Porsche is a company that prides itself in quality and customer satisfaction. Because of this customers are always considered to be first priority for the company. The only issue with this business method is that the shareholders do not feel valued. Porsche operates more like a family-owned firm instead of focusing mainly on shareholder value. While operating like a family-owned firm may be admired by some, it also has a downside. The company has been somewhat infamous for occasional stubbornness when it comes to disclosure and compliance with reporting requirements. Following these guidelines is a very important when trading publicly not only because it is a requirement, but also to establish trust with investors. Releasing reports based on the Sarbanes-Oxley Act as other companies do would greatly improve Porsche’s image.

Porsche sets itself apart from the many competitors in the auto industry because of the premium quality of the vehicles produced. It is because of this premium quality that Porsche is able to sell vehicles at such high ticket prices and continues to keep its customers satisfied. This success has created substantial shareholder value despite the company’s operating methods.
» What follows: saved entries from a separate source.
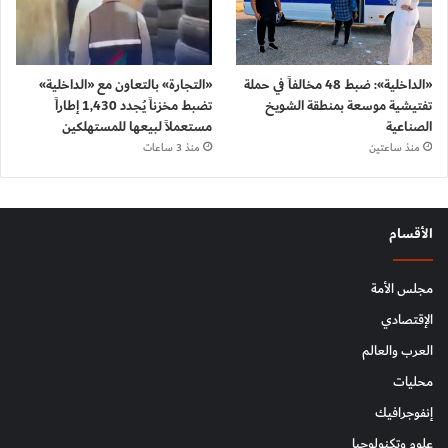
«الداخلية»: ضبط 48 مخالفاً في حملة
«التجارة» بالتعاون مع «الداخلية»
تفتيشية موسعة بمنطقة الشويخ
تضبط مخزناً يُجدد 1,430 إطاراً
الصناعية
مستعملاً لبيعها للمستهلكين
منذ ساعتين
منذ 3 ساعات
الأقسام
مجلس الأمة
الإقتصادي
العرب والعالم
محليات
إنفوجرافيك
علوم وتكنولوجيا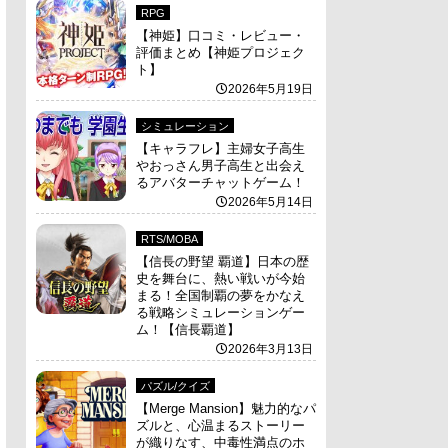
RPG
【神姫】口コミ・レビュー・
評価まとめ【神姫プロジェク
ト】
2026年5月19日
シミュレーション
【キャラフレ】主婦女子高生
やおっさん男子高生と出会え
るアバターチャットゲーム！
2026年5月14日
RTS/MOBA
【信長の野望 覇道】日本の歴
史を舞台に、熱い戦いが今始
まる！全国制覇の夢をかなえ
る戦略シミュレーションゲー
ム！【信長覇道】
2026年3月13日
パズル/クイズ
【Merge Mansion】魅力的なパ
ズルと、心温まるストーリー
が織りなす、中毒性満点のホ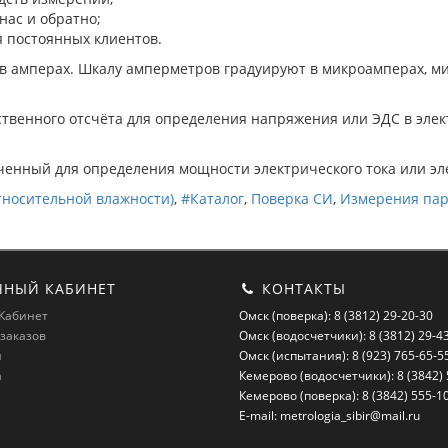
нас и обратно;
 постоянных клиентов.
в амперах. Шкалу амперметров градуируют в микроамперах, м
венного отсчёта для определения напряжения или ЭДС в элек
енный для определения мощности электрического тока или эле
тносительной влажности)
,
#Каталог
,
Поверка СИ
,
Измерения пар
НЫЙ КАБИНЕТ
КОНТАКТЫ
Кабинет
Омск (поверка): 8 (3812) 29-20-30
заказов
Омск (водосчетчики): 8 (3812) 29-4
и
Омск (испытания): 8 (923) 765-65-5
а
Кемерово (водосчетчики): 8 (3842)
Кемерово (поверка): 8 (3842) 555-1
E-mail: metrologia_sibir@mail.ru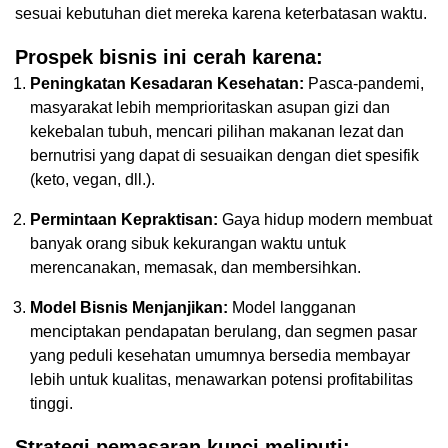
sesuai kebutuhan diet mereka karena keterbatasan waktu.
Prospek bisnis ini cerah karena:
Peningkatan Kesadaran Kesehatan:
Pasca-pandemi,
masyarakat lebih memprioritaskan asupan gizi dan
kekebalan tubuh, mencari pilihan makanan lezat dan
bernutrisi yang dapat di sesuaikan dengan diet spesifik
(keto, vegan, dll.).
Permintaan Kepraktisan:
Gaya hidup modern membuat
banyak orang sibuk kekurangan waktu untuk
merencanakan, memasak, dan membersihkan.
Model Bisnis Menjanjikan:
Model langganan
menciptakan pendapatan berulang, dan segmen pasar
yang peduli kesehatan umumnya bersedia membayar
lebih untuk kualitas, menawarkan potensi profitabilitas
tinggi.
Strategi pemasaran kunci meliputi: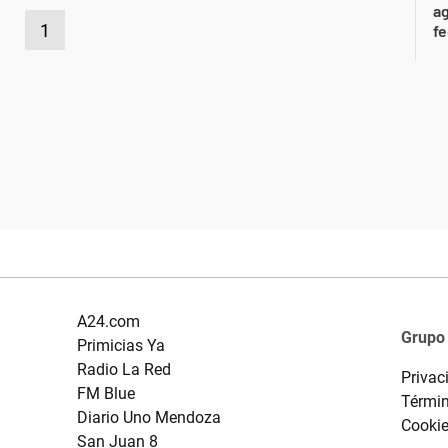
ag
1
f
A24.com
Grupo
Primicias Ya
Radio La Red
Privac
FM Blue
Términ
Diario Uno Mendoza
Cooki
San Juan 8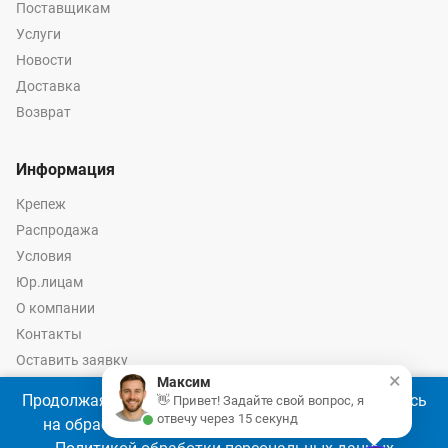
Поставщикам
Услуги
Новости
Доставка
Возврат
Информация
Крепеж
Распродажа
Условия
Юр.лицам
О компании
Контакты
Оставить заявку
×
Максим
Калькулятор крепежа
Продолжая использовать наш сайт, Вы соглашаетесь
👋 Привет! Задайте свой вопрос, я
отвечу через 15 секунд
на обработку файлов cookie 🍪 в соответствии с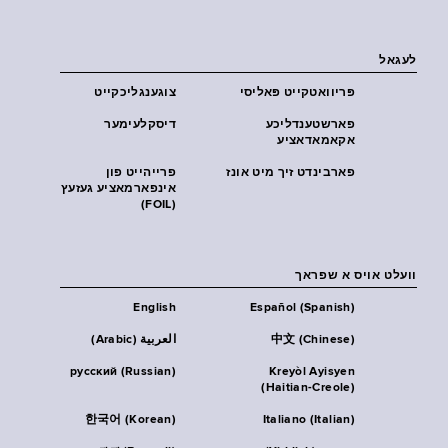
לעגאל
פּריוואטקייט פּאליסי
צוגענגליכקייט
פארשטענדליכע
דיסקלעימער
אקאמאדאציע
פארבינדט זיך מיט אונז
פרייהייט פון
אינפארמאציע געזעץ
(FOIL)
וועלט אויס א שפראך
English
Español (Spanish)
中文 (Chinese)
العربية (Arabic)
русский (Russian)
Kreyòl Ayisyen
(Haitian-Creole)
한국어 (Korean)
Italiano (Italian)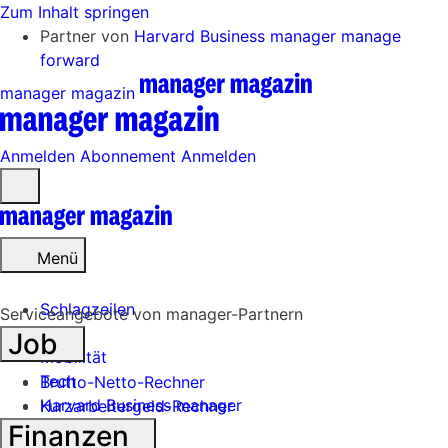
Zum Inhalt springen
Partner von
Harvard Business manager
manage
forward
manager magazin
Anmelden
Abonnement
Anmelden
Menü
öffnen
Menü
Schlagzeilen
Serviceangebote von manager-Partnern
Job
Mobilität
Tech
Brutto-Netto-Rechner
Harvard Business manager
Kurzarbeitergeld-Rechner
Finanzen
Handel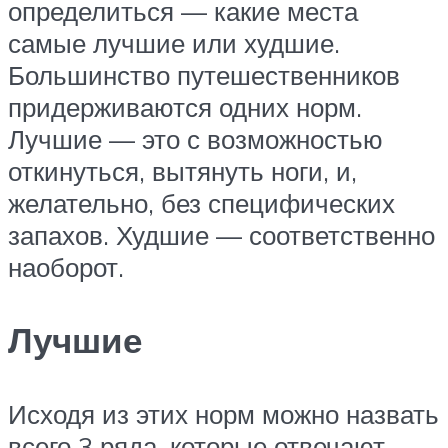
определиться — какие места
самые лучшие или худшие.
Большинство путешественников
придерживаются одних норм.
Лучшие — это с возможностью
откинуться, вытянуть ноги, и,
желательно, без специфических
запахов. Худшие — соответственно
наоборот.
Лучшие
Исходя из этих норм можно назвать
всего 3 ряда, которые отвечают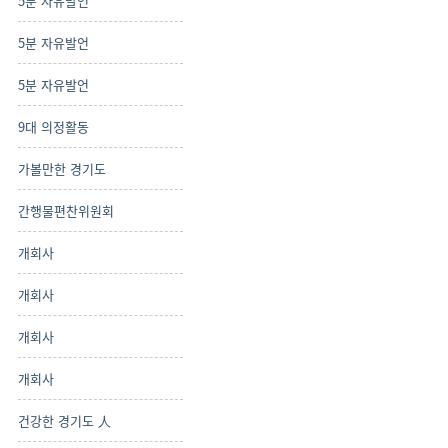
5분 자유발언
5분 자유발언
5분 자유발언
9대 의정활동
가볼만한 경기도
간행물편찬위원회
개회사
개회사
개회사
개회사
건강한 경기도 人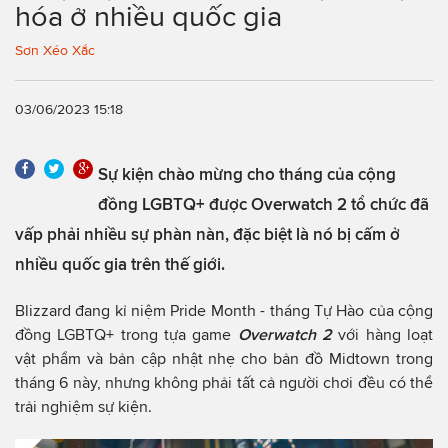
hóa ở nhiều quốc gia
Sơn Xéo Xắc
03/06/2023 15:18
Sự kiện chào mừng cho tháng của cộng
đồng LGBTQ+ được Overwatch 2 tổ chức đã
vấp phải nhiều sự phàn nàn, đặc biệt là nó bị cấm ở
nhiều quốc gia trên thế giới.
Blizzard đang kỉ niệm Pride Month - tháng Tự Hào của cộng
đồng LGBTQ+ trong tựa game
Overwatch 2
với hàng loạt
vật phẩm và bản cập nhật nhẹ cho bản đồ Midtown trong
tháng 6 này, nhưng không phải tất cả người chơi đều có thể
trải nghiệm sự kiện.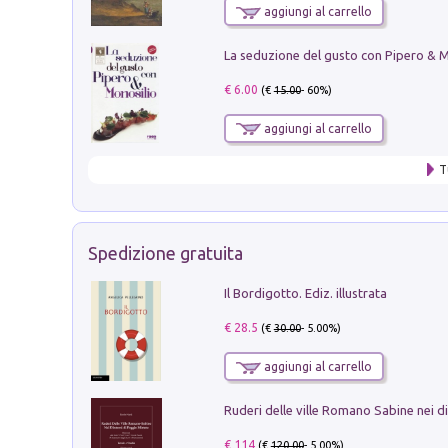
aggiungi al carrello
€ 6.00
(€
15.00
- 60%)
aggiungi al carrello
T
Spedizione gratuita
Il Bordigotto. Ediz. illustrata
€ 28.5
(€
30.00
- 5.00%)
aggiungi al carrello
€ 114
(€
120.00
- 5.00%)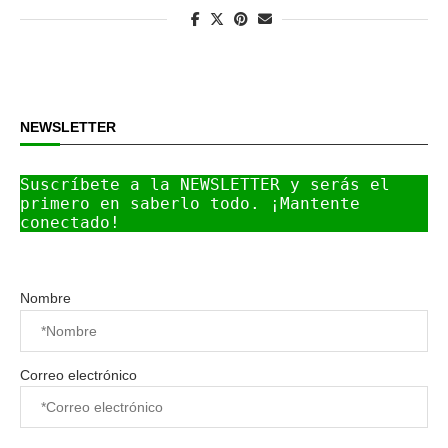
NEWSLETTER
Suscríbete a la NEWSLETTER y serás el 
primero en saberlo todo. ¡Mantente 
conectado!
Nombre
Correo electrónico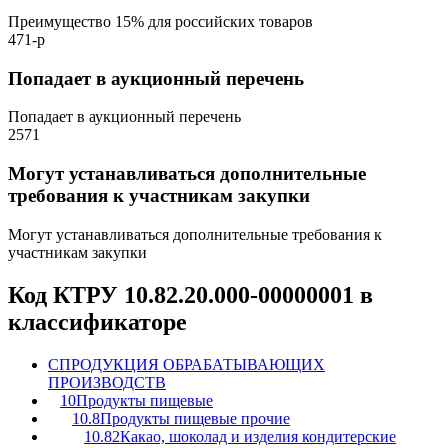
Преимущество 15% для российских товаров
471-р
Попадает в аукционный перечень
Попадает в аукционный перечень
2571
Могут устанавливаться дополнительные
требования к участникам закупки
Могут устанавливаться дополнительные требования к
участникам закупки
Код КТРУ 10.82.20.000-00000001 в
классификаторе
C
ПРОДУКЦИЯ ОБРАБАТЫВАЮЩИХ
ПРОИЗВОДСТВ
10
Продукты пищевые
10.8
Продукты пищевые прочие
10.82
Какао, шоколад и изделия кондитерские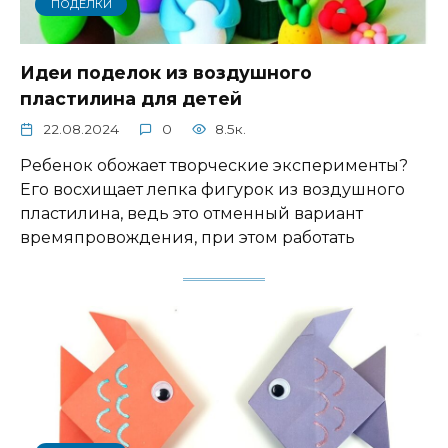
ПОДЕЛКИ
Идеи поделок из воздушного
пластилина для детей
22.08.2024
0
8.5к.
Ребенок обожает творческие эксперименты?
Его восхищает лепка фигурок из воздушного
пластилина, ведь это отменный вариант
времяпровождения, при этом работать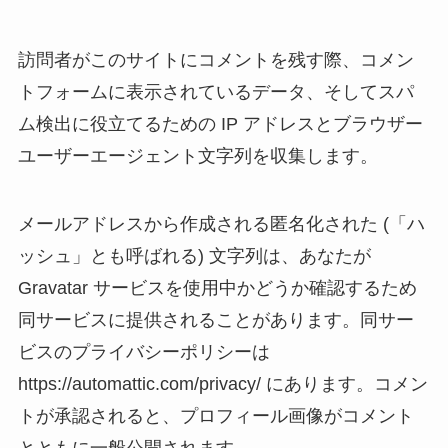
訪問者がこのサイトにコメントを残す際、コメン
トフォームに表示されているデータ、そしてスパ
ム検出に役立てるための IP アドレスとブラウザー
ユーザーエージェント文字列を収集します。
メールアドレスから作成される匿名化された (「ハ
ッシュ」とも呼ばれる) 文字列は、あなたが
Gravatar サービスを使用中かどうか確認するため
同サービスに提供されることがあります。同サー
ビスのプライバシーポリシーは
https://automattic.com/privacy/ にあります。コメン
トが承認されると、プロフィール画像がコメント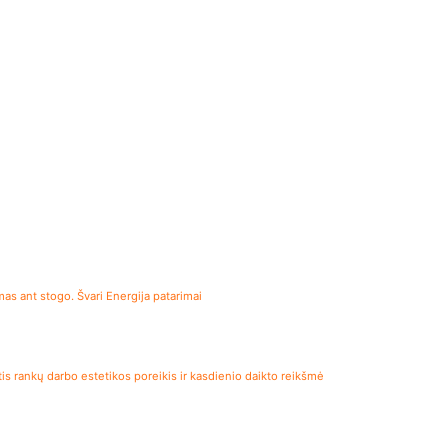
s ant stogo. Švari Energija patarimai
is rankų darbo estetikos poreikis ir kasdienio daikto reikšmė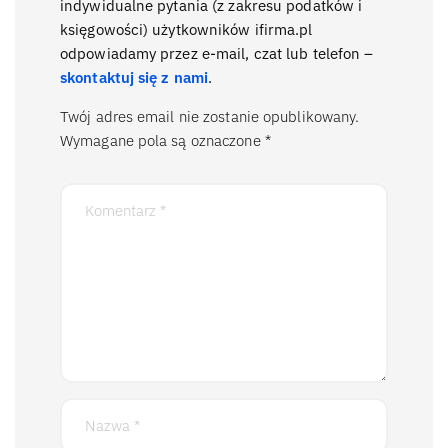
indywidualne pytania (z zakresu podatków i
księgowości) użytkowników ifirma.pl
odpowiadamy przez e-mail, czat lub telefon –
skontaktuj się z nami
.
Twój adres email nie zostanie opublikowany.
Wymagane pola są oznaczone
*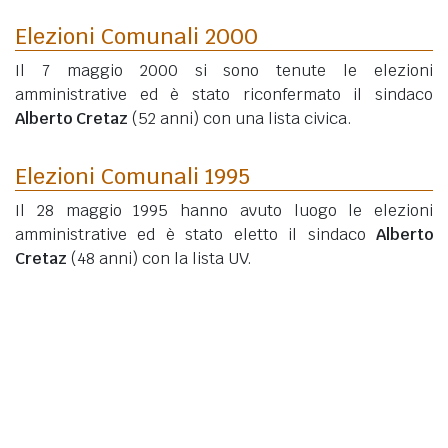
Elezioni Comunali 2000
Il 7 maggio 2000 si sono tenute le elezioni
amministrative ed è stato riconfermato il sindaco
Alberto Cretaz
(52 anni)
con una lista civica.
Elezioni Comunali 1995
Il 28 maggio 1995 hanno avuto luogo le elezioni
amministrative ed è stato eletto il sindaco
Alberto
Cretaz
(48 anni)
con la lista UV.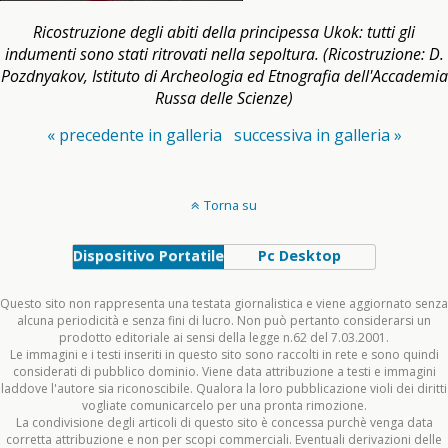
Ricostruzione degli abiti della principessa Ukok: tutti gli
indumenti sono stati ritrovati nella sepoltura. (Ricostruzione: D.
Pozdnyakov, Istituto di Archeologia ed Etnografia dell'Accademia
Russa delle Scienze)
« precedente in galleria
successiva in galleria »
Torna su
Dispositivo Portatile
Pc Desktop
Questo sito non rappresenta una testata giornalistica e viene aggiornato senza
alcuna periodicità e senza fini di lucro. Non può pertanto considerarsi un
prodotto editoriale ai sensi della legge n.62 del 7.03.2001.
Le immagini e i testi inseriti in questo sito sono raccolti in rete e sono quindi
considerati di pubblico dominio. Viene data attribuzione a testi e immagini
laddove l'autore sia riconoscibile. Qualora la loro pubblicazione violi dei diritti
vogliate comunicarcelo per una pronta rimozione.
La condivisione degli articoli di questo sito è concessa purchè venga data
corretta attribuzione e non per scopi commerciali. Eventuali derivazioni delle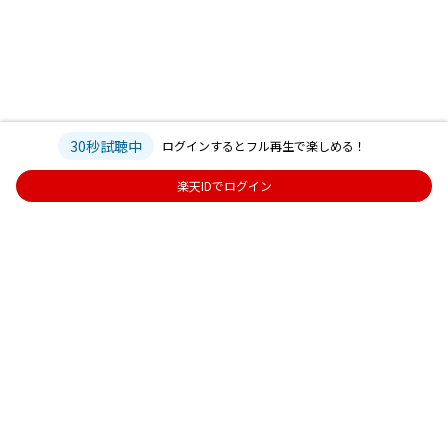
30秒試聴中
ログインするとフル再生で楽しめる！
楽天IDでログイン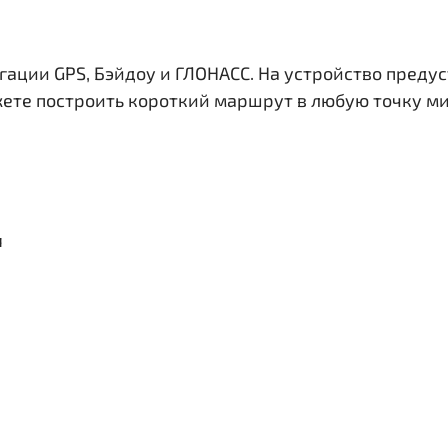
гации GPS, Бэйдоу и ГЛОНАСС. На устройство преду
жете построить короткий маршрут в любую точку ми
я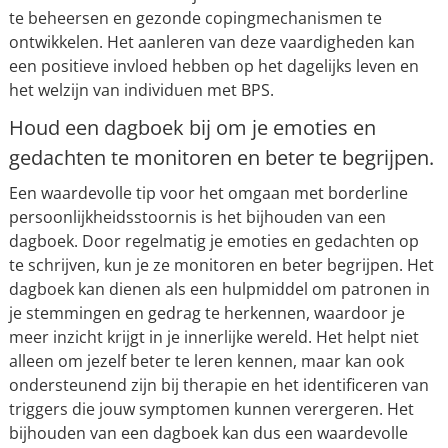
te beheersen en gezonde copingmechanismen te
ontwikkelen. Het aanleren van deze vaardigheden kan
een positieve invloed hebben op het dagelijks leven en
het welzijn van individuen met BPS.
Houd een dagboek bij om je emoties en
gedachten te monitoren en beter te begrijpen.
Een waardevolle tip voor het omgaan met borderline
persoonlijkheidsstoornis is het bijhouden van een
dagboek. Door regelmatig je emoties en gedachten op
te schrijven, kun je ze monitoren en beter begrijpen. Het
dagboek kan dienen als een hulpmiddel om patronen in
je stemmingen en gedrag te herkennen, waardoor je
meer inzicht krijgt in je innerlijke wereld. Het helpt niet
alleen om jezelf beter te leren kennen, maar kan ook
ondersteunend zijn bij therapie en het identificeren van
triggers die jouw symptomen kunnen verergeren. Het
bijhouden van een dagboek kan dus een waardevolle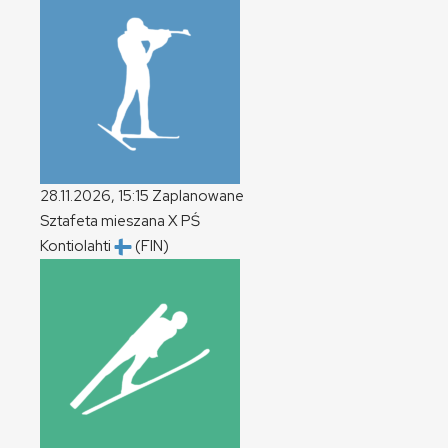
28.11.2026, 15:15
Zaplanowane
Sztafeta mieszana
X
PŚ
Kontiolahti
(FIN)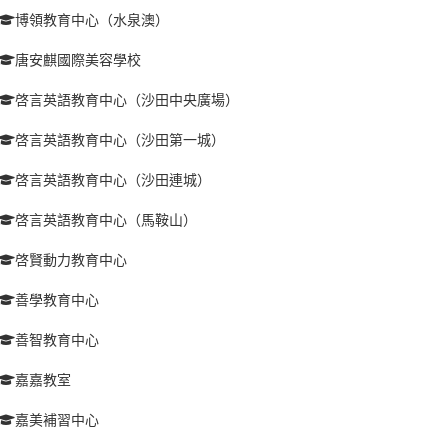
博領教育中心（水泉澳）
唐安麒國際美容學校
啓言英語教育中心（沙田中央廣場）
啓言英語教育中心（沙田第一城）
啓言英語教育中心（沙田連城）
啓言英語教育中心（馬鞍山）
啓賢動力教育中心
善學教育中心
善智教育中心
嘉嘉教室
嘉美補習中心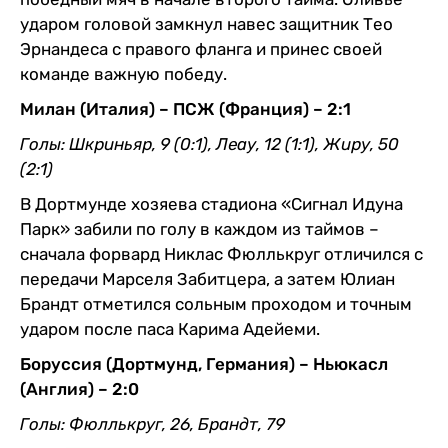
ударом головой замкнул навес защитник Тео
Эрнандеса с правого фланга и принес своей
команде важную победу.
Милан (Италия) – ПСЖ (Франция) – 2:1
Голы: Шкриньяр, 9 (0:1), Леау, 12 (1:1), Жиру, 50
(2:1)
В Дортмунде хозяева стадиона «Сигнал Идуна
Парк» забили по голу в каждом из таймов –
сначала форвард Никлас Фюллькруг отличился с
передачи Марселя Забитцера, а затем Юлиан
Брандт отметился сольным проходом и точным
ударом после паса Карима Адейеми.
Боруссия (Дортмунд, Германия) – Ньюкасл
(Англия) – 2:0
Голы: Фюллькруг, 26, Брандт, 79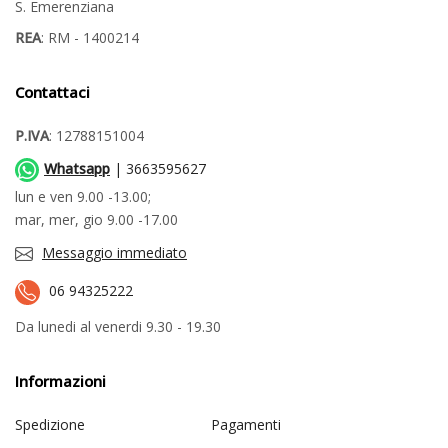
S. Emerenziana
REA
: RM - 1400214
Contattaci
P.IVA
: 12788151004
Whatsapp
| 3663595627
lun e ven 9.00 -13.00;
mar, mer, gio 9.00 -17.00
Messaggio immediato
06 94325222
Da lunedi al venerdi 9.30 - 19.30
Informazioni
Spedizione
Pagamenti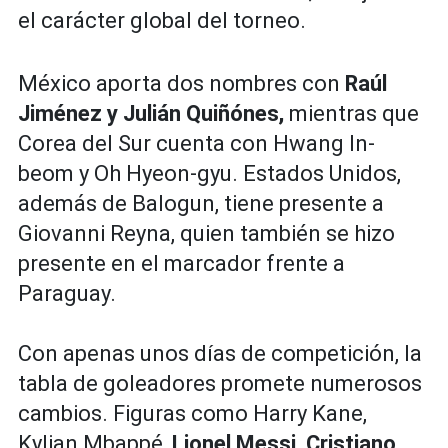
el carácter global del torneo.
México aporta dos nombres con
Raúl
Jiménez y Julián Quiñónes,
mientras que
Corea del Sur cuenta con Hwang In-
beom y Oh Hyeon-gyu. Estados Unidos,
además de Balogun, tiene presente a
Giovanni Reyna, quien también se hizo
presente en el marcador frente a
Paraguay.
Con apenas unos días de competición, la
tabla de goleadores promete numerosos
cambios. Figuras como Harry Kane,
Kylian Mbappé,
Lionel Messi, Cristiano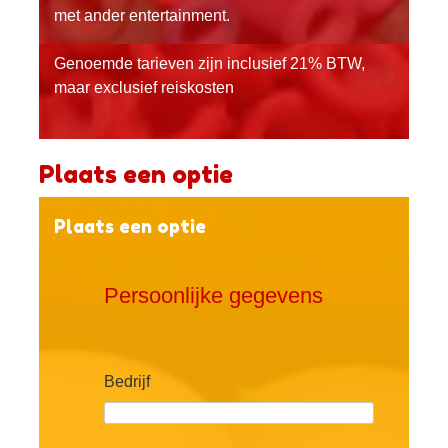
met ander entertainment.
Genoemde tarieven zijn inclusief 21% BTW,
maar exclusief reiskosten
Plaats een optie
Plaats een optie
Persoonlijke gegevens
Bedrijf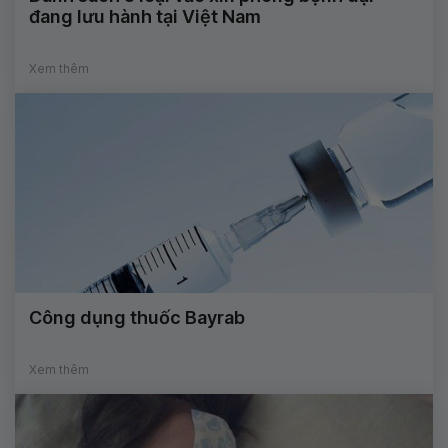
đang lưu hành tại Việt Nam
Xem thêm
Công dụng thuốc Bayrab
Xem thêm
Although Porsche has been very successful financially some may argue that it relies on currency hedging. Even though the currency hedging generated positive results it is still considered risky and shareholders would be happier if this strategy were no longer used.

In 2005 Porsche took a 20% ownership position in Volkswagen in order to eliminate possible hostile acquisitions of VW. This investment cost 3 billion Euros. Shareholders were not happy with this decision and felt yet again unvalued, especially since the family linkages between the two companies were well known. Non-family shareholders were concerned that Porsche’s leadership continued to pursue family objectives at the expense of its shareholders.